Ed had erroneously expected to watch this operatic fairy-tale in comparative tranquillity and to enjoy the mere presence of the beautiful girl at his side.
‘This is it,’ Ed thinks, ‘I have arrived. I have a job I love, I have a great flat and now I’m sitting in the opera next to a great girl. And, what’s more, I’m more stuffed, from some great nosh, than a teddy at the picnic. What more could I ask for?’
And, as if to answer Ed’s rhetorical question, Louise suddenly slides her fingers in between his, his hand had been resting invitingly on his knee. Ed is thinking to himself that she must be keen after that little gesture. Now he knows that if he wants to go in for the kill, at the end of the night, he’ll be sure that she will respond. Positively, that is. And this happy state of affairs continues well into the second half. A little time before the finale, at the point where Dandini’s true identity as the faux prince is revealed, it happens. In the middle of Don Ramiro’s search for Cinders, Louise slides her slightly moist hand from underneath Ed’s clammy fingers. She begins to rub. Yes, rub. To rub slowly and firmly along the top of his leg, working boldly towards his inner thigh.
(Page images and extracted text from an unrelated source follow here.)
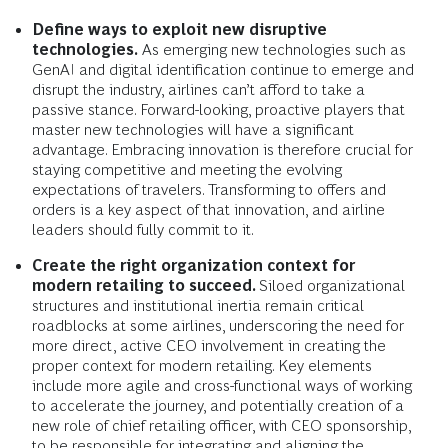
Define ways to exploit new disruptive
technologies.
As emerging new technologies such as
GenAI and digital identification continue to emerge and
disrupt the industry, airlines can’t afford to take a
passive stance. Forward-looking, proactive players that
master new technologies will have a significant
advantage. Embracing innovation is therefore crucial for
staying competitive and meeting the evolving
expectations of travelers. Transforming to offers and
orders is a key aspect of that innovation, and airline
leaders should fully commit to it.
Create the right organization context for
modern retailing to succeed.
Siloed organizational
structures and institutional inertia remain critical
roadblocks at some airlines, underscoring the need for
more direct, active CEO involvement in creating the
proper context for modern retailing. Key elements
include more agile and cross-functional ways of working
to accelerate the journey, and potentially creation of a
new role of chief retailing officer, with CEO sponsorship,
to be responsible for integrating and aligning the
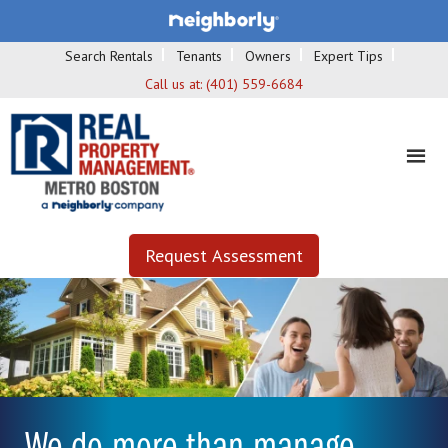
Search Rentals
Tenants
Owners
Expert Tips
Call us at:
(401) 559-6684
Request Assessment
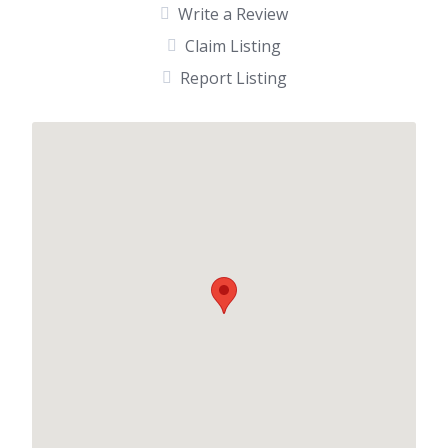
Write a Review
Claim Listing
Report Listing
Her unabashed eyes don’t leave the stage, not for a moment, not even when Ed whimpered pathetically. And then, as if she is rummaging around for the last biscuit in the barrel, Louise lies the palm of her hand triumphantly on his wedding tackle. Ed lets out another involuntary little whine. She begins to massage his crotch, a bit like she’s kneading dough. Ed has now forgotten all about Prince Don-Thingamabob and his search for Whatshername’s slipper. Louise coolly takes Ed’s hand and drops it into her own lap. What’s he supposed to do, start rubbing as well? It would be like the princess trying to find the proverbial pea, through all those clothes. So he decides to just leave it there, looking vulnerable and lifeless. Louise carries on kneading. It is only the drama of the wedding fanfare that saves Ed from climaxing, there and then. Somehow he manages to harness his excitement, if only temporarily.